= Zu bearbeitende Aufgaben =
**a)** Stimmen die folgenden Aussagen mit der Buchbesprechung überein? Antworte jeweils mit Ja oder Nein und zitiere die entscheidenden Worte der Buchbesprechung wörtlich.
(i) Leo kehrt nach 70 Jahren aus Israel nach Deutschland zurück.
(ii) Gertrud hat Leo und Manfred verraten.
(iii) „Gott wohnt im Wedding“ ist der erste Roman von Regina Scheer.
**b)** Wie lautet dieser Satz aus der Buchbesprechung auf Englisch: „Seitdem sehe und höre ich jeden Setzungsriss, jedes Knarzen oder komische Geräusch in meinem eigenen knapp 100-Jahre alten Haus mit anderen Augen bzw. Ohren.“?

= Vorliegender Text =
⁂
Titel: Regina Scheer: Gott wohnt im Wedding
Beitrag von: Kathrin in 06. März 2020, 15:13:49
Inhalt:
ZitatAlle sind sie untereinander und schicksalhaft mit dem ehemals roten Wedding verbunden, diesem ärmlichen Stadtteil in Berlin. Mit dem heruntergekommenen Haus dort in der Utrechter Straße. Leo, der nach 70 Jahren aus Israel nach Deutschland zurückkehrt, obwohl er das eigentlich nie wollte. Seine Enkelin Nira, die Amir liebt, der in Berlin einen Falafel-Imbiss eröffnet hat. Laila, die gar nicht weiß, dass ihre Sinti-Familie hier einst gewohnt hat. Und schließlich die alte Gertrud, die Leo und seinen Freund Manfred 1944 in ihrem Versteck auf dem Dachboden entdeckt, aber nicht verraten hat. Regina Scheer, die großartige Erzählerin deutscher Geschichte, hat die Leben ihrer Protagonisten zu einem literarischen Epos verwoben voller Wahrhaftigkeit und menschlicher Wärme.

Meine Meinung
,,Gott wohnt im Wedding" ist der zweite Roman der Autorin Regina Scheer, die bereits mehrere Bücher zur deutsch-jüdischen Geschichte veröffentlicht hat. Für mich war dieses Buch ein absoluter Spontankauf und ich weiß, ohne den booktube-Kanal ,,booksfriends4ever" wäre ich auf dieses Buch nie aufmerksam geworden. Doch als Meike das Buch als einen ihrer Neuzugänge im Frühsommer 2019 vorgestellt hat, hat mich die Geschichte sofort in ihren Bann gezogen, dass ich mir  das Buch wenige Tage später ebenfalls bestellt habe.

Den Einstieg in das Buch fiel mir extrem leicht, denn hier erzählt das 1890 in Berlin-Wedding erbaute Haus selbst und es weiß, dass sein Ende naht und es abgerissen werden soll. Die Idee ein Haus seine eigene Geschichte in der Ich-Form und die seiner ehemaligen und aktuellen Bewohner erzählen zu lassen, mag nicht jedermanns Sache sein, doch ich habe diese Idee geliebt. Seitdem sehe und höre ich jeden Setzungsriss, jedes Knarzen oder komische Geräusch in meinem eigenen knapp 100-Jahre alten Haus mit anderen Augen bzw. Ohren. Ich bin sicher, mein Haus könnte auch so einiges erzählen und ich befürchte, es ist mit meinen tierischen Mitbewohnern ggf. nicht immer einer Meinung.
⁂
= Gespeicherte Daten =

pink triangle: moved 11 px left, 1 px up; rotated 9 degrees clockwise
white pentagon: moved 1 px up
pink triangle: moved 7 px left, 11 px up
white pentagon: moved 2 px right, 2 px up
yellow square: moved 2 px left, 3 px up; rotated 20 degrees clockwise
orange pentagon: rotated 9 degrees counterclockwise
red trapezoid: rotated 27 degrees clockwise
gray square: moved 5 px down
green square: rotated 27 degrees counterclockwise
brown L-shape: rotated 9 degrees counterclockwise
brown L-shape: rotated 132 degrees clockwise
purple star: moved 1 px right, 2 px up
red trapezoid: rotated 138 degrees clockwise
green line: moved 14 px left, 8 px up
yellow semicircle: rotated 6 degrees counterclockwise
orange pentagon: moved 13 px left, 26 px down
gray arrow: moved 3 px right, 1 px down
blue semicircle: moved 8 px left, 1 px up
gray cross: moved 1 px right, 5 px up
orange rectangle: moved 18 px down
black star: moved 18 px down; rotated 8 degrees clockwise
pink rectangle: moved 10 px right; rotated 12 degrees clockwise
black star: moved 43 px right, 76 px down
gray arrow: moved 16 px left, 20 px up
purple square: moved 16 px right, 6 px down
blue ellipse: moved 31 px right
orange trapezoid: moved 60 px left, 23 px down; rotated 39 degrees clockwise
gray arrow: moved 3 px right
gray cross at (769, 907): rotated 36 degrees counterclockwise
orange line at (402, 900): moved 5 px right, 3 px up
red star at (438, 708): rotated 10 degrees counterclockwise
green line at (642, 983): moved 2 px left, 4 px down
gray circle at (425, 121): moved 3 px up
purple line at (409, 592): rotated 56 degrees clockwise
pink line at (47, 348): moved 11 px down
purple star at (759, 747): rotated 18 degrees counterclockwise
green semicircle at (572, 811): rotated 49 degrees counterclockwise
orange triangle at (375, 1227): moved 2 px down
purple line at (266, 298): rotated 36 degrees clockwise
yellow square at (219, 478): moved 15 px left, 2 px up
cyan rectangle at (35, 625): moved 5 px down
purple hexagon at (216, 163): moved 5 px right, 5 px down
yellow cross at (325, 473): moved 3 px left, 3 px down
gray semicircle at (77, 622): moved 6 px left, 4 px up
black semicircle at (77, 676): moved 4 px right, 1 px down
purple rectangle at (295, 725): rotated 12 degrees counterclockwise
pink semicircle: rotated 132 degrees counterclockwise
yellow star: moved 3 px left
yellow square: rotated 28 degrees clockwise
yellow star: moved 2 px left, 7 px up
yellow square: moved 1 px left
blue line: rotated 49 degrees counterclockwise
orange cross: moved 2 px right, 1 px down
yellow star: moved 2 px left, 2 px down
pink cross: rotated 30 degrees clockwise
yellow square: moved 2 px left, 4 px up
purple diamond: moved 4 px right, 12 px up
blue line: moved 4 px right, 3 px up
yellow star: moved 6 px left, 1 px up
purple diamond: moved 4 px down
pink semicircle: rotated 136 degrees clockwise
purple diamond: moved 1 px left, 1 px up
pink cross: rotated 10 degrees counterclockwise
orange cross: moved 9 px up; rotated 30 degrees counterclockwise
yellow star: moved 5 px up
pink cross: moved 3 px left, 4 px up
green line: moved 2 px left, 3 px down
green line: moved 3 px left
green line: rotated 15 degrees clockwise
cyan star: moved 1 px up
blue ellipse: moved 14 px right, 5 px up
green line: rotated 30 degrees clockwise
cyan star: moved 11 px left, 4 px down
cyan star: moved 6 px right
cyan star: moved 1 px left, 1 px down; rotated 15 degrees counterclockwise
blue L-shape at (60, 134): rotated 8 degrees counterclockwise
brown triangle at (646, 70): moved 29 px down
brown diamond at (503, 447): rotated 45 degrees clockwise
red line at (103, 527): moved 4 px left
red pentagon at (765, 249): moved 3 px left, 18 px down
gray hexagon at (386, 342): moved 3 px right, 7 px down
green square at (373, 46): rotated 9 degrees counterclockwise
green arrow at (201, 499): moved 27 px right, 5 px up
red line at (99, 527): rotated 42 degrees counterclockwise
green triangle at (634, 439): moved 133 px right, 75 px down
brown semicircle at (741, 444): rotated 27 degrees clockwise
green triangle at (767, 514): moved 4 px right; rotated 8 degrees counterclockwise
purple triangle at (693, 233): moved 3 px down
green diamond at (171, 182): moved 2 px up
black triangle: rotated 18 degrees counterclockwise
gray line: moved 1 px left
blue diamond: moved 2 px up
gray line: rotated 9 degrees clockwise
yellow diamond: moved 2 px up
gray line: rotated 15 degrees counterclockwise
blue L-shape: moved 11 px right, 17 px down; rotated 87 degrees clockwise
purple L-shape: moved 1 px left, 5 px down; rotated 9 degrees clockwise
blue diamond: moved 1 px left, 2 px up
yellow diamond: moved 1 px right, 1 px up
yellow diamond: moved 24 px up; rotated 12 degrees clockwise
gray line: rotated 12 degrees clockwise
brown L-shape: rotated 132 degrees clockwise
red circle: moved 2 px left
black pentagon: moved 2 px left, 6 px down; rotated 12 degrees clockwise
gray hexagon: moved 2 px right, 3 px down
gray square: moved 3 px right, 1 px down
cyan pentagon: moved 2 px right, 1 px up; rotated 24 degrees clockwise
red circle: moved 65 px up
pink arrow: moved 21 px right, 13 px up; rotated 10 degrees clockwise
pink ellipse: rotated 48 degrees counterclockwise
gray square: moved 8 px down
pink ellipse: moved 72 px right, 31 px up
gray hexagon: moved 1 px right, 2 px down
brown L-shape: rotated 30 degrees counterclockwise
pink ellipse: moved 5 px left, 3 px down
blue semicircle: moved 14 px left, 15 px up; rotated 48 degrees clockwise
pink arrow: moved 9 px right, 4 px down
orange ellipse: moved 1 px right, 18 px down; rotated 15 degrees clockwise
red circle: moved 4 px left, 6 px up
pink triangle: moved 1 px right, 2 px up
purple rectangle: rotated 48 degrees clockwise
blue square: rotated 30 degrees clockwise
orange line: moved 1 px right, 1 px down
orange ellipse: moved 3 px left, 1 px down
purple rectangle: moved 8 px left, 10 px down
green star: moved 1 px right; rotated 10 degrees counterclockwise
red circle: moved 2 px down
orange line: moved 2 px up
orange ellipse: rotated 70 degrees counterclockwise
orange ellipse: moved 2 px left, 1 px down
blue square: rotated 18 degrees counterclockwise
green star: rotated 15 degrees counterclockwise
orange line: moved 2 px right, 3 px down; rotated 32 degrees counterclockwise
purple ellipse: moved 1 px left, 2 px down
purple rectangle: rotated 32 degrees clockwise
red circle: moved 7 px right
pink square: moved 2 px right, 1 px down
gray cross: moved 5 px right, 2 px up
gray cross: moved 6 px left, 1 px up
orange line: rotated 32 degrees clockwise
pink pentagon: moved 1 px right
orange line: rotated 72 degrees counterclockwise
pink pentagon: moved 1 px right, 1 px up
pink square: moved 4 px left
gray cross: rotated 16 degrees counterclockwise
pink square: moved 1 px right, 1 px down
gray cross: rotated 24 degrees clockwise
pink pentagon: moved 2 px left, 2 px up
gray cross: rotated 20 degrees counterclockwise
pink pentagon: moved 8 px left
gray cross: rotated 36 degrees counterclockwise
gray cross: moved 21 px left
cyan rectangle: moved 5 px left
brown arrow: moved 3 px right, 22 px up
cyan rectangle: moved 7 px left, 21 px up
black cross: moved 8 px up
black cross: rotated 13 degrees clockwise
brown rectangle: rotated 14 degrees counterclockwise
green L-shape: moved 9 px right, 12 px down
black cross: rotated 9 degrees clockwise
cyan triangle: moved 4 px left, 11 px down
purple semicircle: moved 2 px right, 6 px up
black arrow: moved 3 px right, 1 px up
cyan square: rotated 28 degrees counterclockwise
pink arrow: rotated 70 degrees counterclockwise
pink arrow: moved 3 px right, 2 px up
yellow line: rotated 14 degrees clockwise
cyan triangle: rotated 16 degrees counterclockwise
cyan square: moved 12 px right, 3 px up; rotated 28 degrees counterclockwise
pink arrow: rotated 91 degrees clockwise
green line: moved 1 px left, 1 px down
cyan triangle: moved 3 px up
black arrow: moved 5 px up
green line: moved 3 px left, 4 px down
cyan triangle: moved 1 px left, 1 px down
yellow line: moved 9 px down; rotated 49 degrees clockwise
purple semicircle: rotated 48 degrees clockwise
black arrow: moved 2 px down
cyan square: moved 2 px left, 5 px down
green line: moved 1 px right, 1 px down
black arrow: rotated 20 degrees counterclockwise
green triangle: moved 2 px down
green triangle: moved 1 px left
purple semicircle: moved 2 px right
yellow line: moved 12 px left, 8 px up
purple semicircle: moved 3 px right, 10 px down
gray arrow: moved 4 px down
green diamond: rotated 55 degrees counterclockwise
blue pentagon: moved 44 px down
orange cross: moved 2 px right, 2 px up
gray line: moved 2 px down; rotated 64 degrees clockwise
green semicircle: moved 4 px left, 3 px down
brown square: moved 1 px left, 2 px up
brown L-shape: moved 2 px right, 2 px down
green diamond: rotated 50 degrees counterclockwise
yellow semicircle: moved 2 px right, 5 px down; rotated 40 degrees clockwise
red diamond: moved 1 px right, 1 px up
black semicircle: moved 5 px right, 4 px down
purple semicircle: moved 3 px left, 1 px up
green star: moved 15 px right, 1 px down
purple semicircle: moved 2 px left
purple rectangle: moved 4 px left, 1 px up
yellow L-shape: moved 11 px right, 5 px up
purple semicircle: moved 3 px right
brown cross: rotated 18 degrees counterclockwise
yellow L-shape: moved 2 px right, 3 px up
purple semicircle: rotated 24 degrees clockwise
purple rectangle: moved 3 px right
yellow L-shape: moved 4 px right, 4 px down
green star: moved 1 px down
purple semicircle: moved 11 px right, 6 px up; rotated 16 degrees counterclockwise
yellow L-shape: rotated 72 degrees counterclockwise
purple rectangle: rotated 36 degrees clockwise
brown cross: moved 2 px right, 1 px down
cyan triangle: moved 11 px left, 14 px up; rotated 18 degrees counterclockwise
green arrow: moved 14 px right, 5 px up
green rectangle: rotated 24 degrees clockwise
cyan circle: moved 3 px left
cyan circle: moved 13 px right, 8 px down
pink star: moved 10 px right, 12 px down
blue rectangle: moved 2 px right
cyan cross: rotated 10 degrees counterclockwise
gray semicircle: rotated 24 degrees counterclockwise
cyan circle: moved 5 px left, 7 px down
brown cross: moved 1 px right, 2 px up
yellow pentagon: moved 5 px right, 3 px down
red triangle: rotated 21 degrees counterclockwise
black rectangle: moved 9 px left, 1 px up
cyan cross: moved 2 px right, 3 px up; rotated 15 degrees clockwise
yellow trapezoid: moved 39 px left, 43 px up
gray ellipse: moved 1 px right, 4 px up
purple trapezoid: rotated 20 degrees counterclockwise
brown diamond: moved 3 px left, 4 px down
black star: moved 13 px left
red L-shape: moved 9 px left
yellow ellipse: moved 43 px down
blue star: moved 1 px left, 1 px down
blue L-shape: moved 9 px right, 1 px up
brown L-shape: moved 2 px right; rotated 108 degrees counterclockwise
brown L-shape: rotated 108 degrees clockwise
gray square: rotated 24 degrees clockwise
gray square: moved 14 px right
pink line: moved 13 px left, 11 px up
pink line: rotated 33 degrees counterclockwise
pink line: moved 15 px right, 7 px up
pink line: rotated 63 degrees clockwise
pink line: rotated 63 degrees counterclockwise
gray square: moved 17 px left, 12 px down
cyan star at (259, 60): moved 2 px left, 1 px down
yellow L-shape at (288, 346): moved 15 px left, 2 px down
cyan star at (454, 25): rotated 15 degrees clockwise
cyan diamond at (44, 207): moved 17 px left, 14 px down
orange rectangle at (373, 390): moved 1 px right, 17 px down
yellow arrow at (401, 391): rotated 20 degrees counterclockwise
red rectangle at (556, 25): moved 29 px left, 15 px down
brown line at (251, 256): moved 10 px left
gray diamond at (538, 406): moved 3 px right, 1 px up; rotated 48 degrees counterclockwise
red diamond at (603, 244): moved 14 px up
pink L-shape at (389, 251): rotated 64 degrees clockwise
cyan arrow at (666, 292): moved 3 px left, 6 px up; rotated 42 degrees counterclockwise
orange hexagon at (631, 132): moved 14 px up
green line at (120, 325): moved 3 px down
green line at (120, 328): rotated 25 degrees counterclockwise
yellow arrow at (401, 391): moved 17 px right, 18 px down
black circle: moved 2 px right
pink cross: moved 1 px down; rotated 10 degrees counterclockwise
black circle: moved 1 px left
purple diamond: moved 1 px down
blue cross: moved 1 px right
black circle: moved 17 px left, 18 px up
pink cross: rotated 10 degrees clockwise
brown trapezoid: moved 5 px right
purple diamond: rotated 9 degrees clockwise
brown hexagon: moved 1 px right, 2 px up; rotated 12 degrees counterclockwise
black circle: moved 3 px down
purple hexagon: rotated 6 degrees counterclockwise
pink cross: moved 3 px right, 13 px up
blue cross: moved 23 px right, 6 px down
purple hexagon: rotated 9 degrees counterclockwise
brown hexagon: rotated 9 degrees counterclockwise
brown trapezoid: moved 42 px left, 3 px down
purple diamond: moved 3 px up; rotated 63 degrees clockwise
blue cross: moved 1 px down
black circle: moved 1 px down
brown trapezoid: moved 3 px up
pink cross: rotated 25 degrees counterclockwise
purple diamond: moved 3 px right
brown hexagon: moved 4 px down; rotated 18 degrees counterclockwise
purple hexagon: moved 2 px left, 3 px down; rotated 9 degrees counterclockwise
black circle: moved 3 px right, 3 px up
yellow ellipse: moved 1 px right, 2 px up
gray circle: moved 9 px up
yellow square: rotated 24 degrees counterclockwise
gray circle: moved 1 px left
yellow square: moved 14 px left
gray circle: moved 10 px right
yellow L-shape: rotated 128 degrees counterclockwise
⁂
= Antworten nacheinander =
**a)**
(i) Ja: „Leo, der nach 70 Jahren aus Israel nach Deutschland zurückkehrt“
(ii) Nein: „entdeckt, aber nicht verraten hat“
(iii) Nein: „ist der zweite Roman der Autorin Regina Scheer“

**b)** Since then, I see and hear every settlement crack, every creak or strange noise in my own house, which is almost 100 years old, with different eyes, or rather ears.